Reinforcement learning is another common technique used in generative AI. Put simply, a human manually scores the output of a model to filter out bad responses and nudge the algorithm to respond in a certain way. Thanks to a public research paper on the LaMDA language model, we know that Google hired part-time workers for reinforcement learning. Over time, their feedback helped the model deliver high-quality and useful responses to user prompts.
What are the benefits and limitations of Generative AI?
Edgar Cervantes / Android Authority
As with any new technology, we’re bound to see it used in creative and malicious ways simultaneously. Let’s start with the benefits of generative AI:
- Reduced manual labor: In tasks that involve a lot of repetition, generative AI can ease the burden with little to no effort. For example, computer code includes a lot of boilerplate text. A developer can automate most of the initial steps with the help of a chatbot.
- Increased efficiency: Computers can process large amounts of information significantly faster than any human. A language model can quickly summarize a long document or research paper and answer questions that require critical thinking.
- Human-like decision-making: Generative AI can deal with new and unseen scenarios extremely well, meaning it could also excel at decision-making. GPT-4, for example, can already pass standardized tests designed for college students and solve complex math problems.

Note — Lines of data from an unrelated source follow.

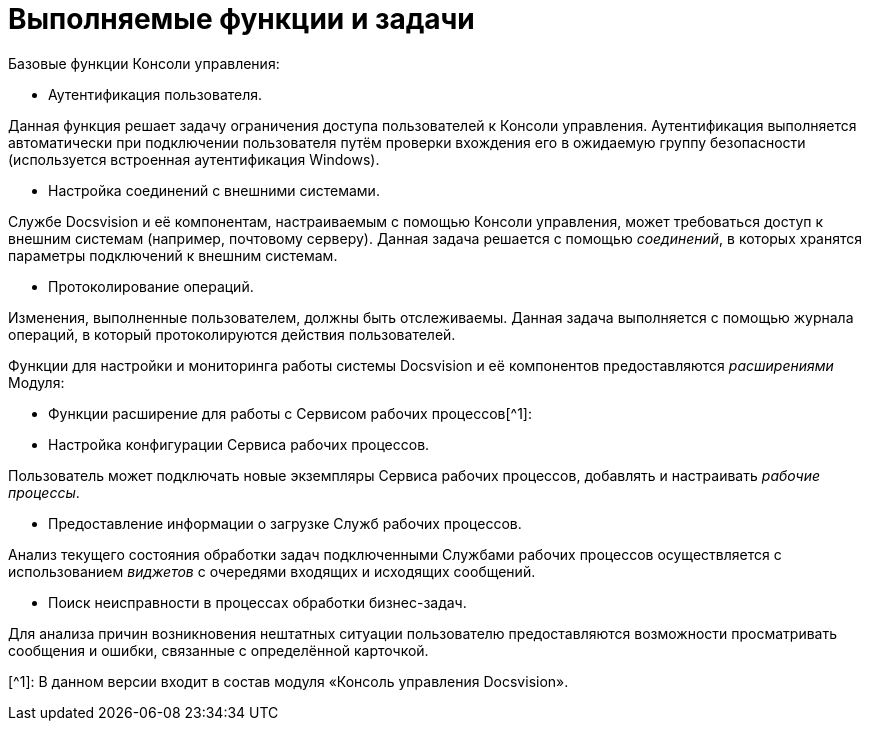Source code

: = Выполняемые функции и задачи

Базовые функции Консоли управления:

* Аутентификация пользователя.

Данная функция решает задачу ограничения доступа пользователей к Консоли управления. Аутентификация выполняется автоматически при подключении пользователя путём проверки вхождения его в ожидаемую группу безопасности (используется встроенная аутентификация Windows).

* Настройка соединений с внешними системами.

Службе Docsvision и её компонентам, настраиваемым с помощью Консоли управления, может требоваться доступ к внешним системам (например, почтовому серверу). Данная задача решается с помощью _соединений_, в которых хранятся параметры подключений к внешним системам.

* Протоколирование операций.

Изменения, выполненные пользователем, должны быть отслеживаемы. Данная задача выполняется с помощью журнала операций, в который протоколируются действия пользователей.

Функции для настройки и мониторинга работы системы Docsvision и её компонентов предоставляются _расширениями_ Модуля:

* Функции расширение для работы с Сервисом рабочих процессов[^1]:
* Настройка конфигурации Сервиса рабочих процессов.

Пользователь может подключать новые экземпляры Сервиса рабочих процессов, добавлять и настраивать _рабочие процессы_.

* Предоставление информации о загрузке Служб рабочих процессов.

Анализ текущего состояния обработки задач подключенными Службами рабочих процессов осуществляется с использованием _виджетов_ с очередями входящих и исходящих сообщений.

* Поиск неисправности в процессах обработки бизнес-задач.

Для анализа причин возникновения нештатных ситуации пользователю предоставляются возможности просматривать сообщения и ошибки, связанные с определённой карточкой.

[^1]: В данном версии входит в состав модуля «Консоль управления Docsvision».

As promising as generative AI tools are, though, there are plenty of downsides to them too. We already have a dedicated post addressing the dangers of AI, but here’s a quick summary:
- bias: As mentioned earlier, generative AI tools only perform well after going through enough training. Unfortunately, however, endless variations in the real world make an unbiased or perfect AI quite out of reach today. An AI designed to select job applicants, for example, could unintentionally pick based on certain races or genders due to training biases.
- Malicious acts: From amateur programmers using ChatGPT to generate malware to social media users creating deepfake imagery of politicians, generative AI tools can already harm or mislead the general population with very little effort.
- job loss: Generative AI has the potential to render some jobs obsolete or, at the very least, reduce hiring demand. This is particularly true in the art industry, where a single text-based prompt can produce images nearly instantly. A trained human can then spend only a short amount of time refining the AI-generated art rather than creating it from scratch.
What are some examples of Generative AI?
Calvin Wankhede / Android Authority
We’ve already discussed a few examples of generative AI throughout this article. But we can also go one step further and group them on the basis of their roles.
- Texts and dialogs: Chatbots like ChatGPT, Bing Chat, and Google Bard fall under this category. They’ve been trained and fine-tuned to engage in back-and-forth conversations, making them perfect for tasks like research and customer support.
- Images and videos: AI image generators like Midjourney, DALL-E, and Stable Diffusion can convert a few words into art. They can also work with existing images to replace backgrounds, add or blend in elements, and create upscaled copies of low-quality inputs.
- Speech and audio: Companies like Google have been working on using generative AI to synthesize speech. You might already be familiar with the WaveNet text-to-speech model since it’s used for the Google Assistant. But that’s not all, other generative AI like OpenAI Jukebox can also create music with instruments and vocals in specific genres and styles.
- code: What if computers could write their own programs? We’re not quite there yet, but programmers can already use an AI companion like GitHub Copilot or OpenAI Codex to speed up their workflows.
It’s worth noting that most of these generative AI tools didn’t even exist a few years ago. With breakthroughs landing seemingly every other week, it’s impossible to predict what the future will bring.